*Tasks for this exercise*:
(A) Name every scientific or technical function that the passage on biotech cash reserves gives as an example of work being outsourced.
(B) Rewrite everything in the passage on biotech cash reserves from "Additionally, as interest" down to "and/or clinical operations)", changing "cash-saving measures" to "cost-cutting measures".

***** Supplied text *****

Additionally, as interest rates increased, borrowing became more expensive and biotechnology companies began to spend down their cash. Cash and marketable securities declined by 53% on average from Q4 2021 to Q3 2022, for NBI companies.
As companies’ cash reserves have declined, biotechs have resorted to cash-saving measures. According to BDO’s 2023 Life Sciences CFO Outlook survey:
- 46% of life sciences companies surveyed were outsourcing their scientific/technical functions (such as process development, manufacturing, and/or clinical operations)
- 13% of life sciences companies are planning layoffs and/or furloughs
Outsourcing may be a particularly attractive strategy for small biotechs that don’t have the resources or experience to handle process development, manufacturing or clinical operations. And layoffs will likely hit smaller companies hardest, as they run out of cash first. However, due to the ongoing talent shortage across the industry, those who are laid off will likely soon find new jobs at larger organizations, or as contractors.

***** Source data *****

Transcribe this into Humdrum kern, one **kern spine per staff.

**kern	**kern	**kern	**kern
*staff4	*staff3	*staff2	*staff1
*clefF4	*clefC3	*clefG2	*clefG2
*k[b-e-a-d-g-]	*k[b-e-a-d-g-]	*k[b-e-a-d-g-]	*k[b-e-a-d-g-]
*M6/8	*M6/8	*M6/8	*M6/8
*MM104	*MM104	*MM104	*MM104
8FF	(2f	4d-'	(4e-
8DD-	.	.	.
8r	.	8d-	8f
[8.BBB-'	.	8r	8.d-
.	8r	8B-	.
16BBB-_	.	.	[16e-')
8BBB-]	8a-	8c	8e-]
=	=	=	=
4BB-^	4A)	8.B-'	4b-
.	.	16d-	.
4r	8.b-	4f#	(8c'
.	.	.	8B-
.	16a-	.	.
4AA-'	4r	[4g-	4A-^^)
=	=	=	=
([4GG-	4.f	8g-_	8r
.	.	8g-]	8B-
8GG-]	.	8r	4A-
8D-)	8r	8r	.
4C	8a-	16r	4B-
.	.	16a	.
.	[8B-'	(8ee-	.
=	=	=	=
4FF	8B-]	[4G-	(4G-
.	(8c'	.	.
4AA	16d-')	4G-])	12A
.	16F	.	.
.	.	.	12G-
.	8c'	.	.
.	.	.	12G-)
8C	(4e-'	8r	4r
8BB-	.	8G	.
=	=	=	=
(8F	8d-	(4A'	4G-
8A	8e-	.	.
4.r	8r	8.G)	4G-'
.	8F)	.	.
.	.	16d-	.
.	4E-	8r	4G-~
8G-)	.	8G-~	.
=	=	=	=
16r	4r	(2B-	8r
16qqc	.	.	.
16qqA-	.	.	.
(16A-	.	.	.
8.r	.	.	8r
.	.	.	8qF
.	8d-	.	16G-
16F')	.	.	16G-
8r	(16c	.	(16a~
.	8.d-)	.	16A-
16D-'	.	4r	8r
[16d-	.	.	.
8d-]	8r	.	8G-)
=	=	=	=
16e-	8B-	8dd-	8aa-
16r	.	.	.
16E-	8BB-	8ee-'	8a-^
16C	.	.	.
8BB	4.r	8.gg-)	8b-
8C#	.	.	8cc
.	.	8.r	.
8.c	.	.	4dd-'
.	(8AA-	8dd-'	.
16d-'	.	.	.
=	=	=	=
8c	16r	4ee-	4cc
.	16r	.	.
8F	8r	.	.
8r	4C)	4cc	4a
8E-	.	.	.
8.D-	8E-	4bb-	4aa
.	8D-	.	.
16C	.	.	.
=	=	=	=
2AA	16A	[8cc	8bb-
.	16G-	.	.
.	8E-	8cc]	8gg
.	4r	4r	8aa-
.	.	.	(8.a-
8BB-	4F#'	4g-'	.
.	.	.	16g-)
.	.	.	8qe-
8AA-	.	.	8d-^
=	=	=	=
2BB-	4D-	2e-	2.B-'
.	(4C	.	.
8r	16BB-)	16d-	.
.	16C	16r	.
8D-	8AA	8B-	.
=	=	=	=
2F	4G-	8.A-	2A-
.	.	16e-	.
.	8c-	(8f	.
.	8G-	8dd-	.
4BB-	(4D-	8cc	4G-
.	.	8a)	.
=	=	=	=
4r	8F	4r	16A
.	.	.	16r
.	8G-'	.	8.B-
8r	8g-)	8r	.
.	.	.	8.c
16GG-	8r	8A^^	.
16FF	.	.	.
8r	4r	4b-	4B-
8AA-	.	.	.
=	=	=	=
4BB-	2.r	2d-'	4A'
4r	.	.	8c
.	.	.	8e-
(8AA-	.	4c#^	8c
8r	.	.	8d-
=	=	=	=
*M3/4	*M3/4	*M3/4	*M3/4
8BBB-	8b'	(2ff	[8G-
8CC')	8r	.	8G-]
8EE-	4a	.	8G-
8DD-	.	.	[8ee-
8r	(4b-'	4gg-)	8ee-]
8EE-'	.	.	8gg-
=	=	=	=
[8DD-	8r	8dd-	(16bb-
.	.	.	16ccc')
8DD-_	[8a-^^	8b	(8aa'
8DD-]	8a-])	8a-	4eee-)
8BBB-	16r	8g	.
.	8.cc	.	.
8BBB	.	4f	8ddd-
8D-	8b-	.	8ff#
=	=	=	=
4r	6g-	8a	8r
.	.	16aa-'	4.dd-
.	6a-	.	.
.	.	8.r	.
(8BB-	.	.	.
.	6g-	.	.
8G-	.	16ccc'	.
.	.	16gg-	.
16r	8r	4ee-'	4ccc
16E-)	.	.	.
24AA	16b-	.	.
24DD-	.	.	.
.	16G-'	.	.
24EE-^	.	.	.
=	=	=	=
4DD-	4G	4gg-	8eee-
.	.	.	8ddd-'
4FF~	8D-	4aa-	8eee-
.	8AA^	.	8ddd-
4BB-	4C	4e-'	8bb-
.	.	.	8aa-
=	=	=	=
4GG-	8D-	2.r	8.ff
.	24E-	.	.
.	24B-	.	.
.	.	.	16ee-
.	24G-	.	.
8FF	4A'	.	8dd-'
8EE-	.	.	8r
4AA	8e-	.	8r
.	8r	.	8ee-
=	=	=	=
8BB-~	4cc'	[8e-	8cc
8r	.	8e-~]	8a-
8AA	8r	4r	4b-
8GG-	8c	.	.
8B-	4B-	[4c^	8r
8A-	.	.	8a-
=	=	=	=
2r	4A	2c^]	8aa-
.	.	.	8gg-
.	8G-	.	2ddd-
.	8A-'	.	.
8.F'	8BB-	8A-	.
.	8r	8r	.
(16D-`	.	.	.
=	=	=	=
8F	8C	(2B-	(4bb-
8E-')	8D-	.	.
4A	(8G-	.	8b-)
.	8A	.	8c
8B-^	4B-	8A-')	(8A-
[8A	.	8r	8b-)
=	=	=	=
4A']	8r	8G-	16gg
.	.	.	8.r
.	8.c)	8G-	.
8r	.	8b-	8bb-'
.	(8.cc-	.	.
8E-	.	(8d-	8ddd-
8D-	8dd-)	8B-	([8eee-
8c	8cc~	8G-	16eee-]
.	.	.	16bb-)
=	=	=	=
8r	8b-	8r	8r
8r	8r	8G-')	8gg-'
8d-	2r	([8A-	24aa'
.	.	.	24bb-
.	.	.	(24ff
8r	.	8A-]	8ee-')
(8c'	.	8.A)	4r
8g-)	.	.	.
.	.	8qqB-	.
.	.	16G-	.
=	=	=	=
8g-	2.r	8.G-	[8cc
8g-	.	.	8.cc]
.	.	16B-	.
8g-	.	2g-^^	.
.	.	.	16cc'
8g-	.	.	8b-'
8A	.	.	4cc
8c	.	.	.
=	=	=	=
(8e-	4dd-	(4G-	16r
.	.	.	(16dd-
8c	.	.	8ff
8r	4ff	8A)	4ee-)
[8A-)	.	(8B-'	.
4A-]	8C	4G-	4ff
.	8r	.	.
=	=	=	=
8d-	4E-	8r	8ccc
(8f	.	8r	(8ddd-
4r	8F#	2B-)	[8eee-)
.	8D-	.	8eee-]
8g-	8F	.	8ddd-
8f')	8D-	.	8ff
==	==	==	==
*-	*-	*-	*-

*****

*Answers*:
(A) process development, manufacturing, clinical operations

(B)
Additionally, as interest rates increased, borrowing became more expensive and biotechnology companies began to spend down their cash. Cash and marketable securities declined by 53% on average from Q4 2021 to Q3 2022, for NBI companies.
As companies’ cash reserves have declined, biotechs have resorted to cost-cutting measures. According to BDO’s 2023 Life Sciences CFO Outlook survey:
- 46% of life sciences companies surveyed were outsourcing their scientific/technical functions (such as process development, manufacturing, and/or clinical operations)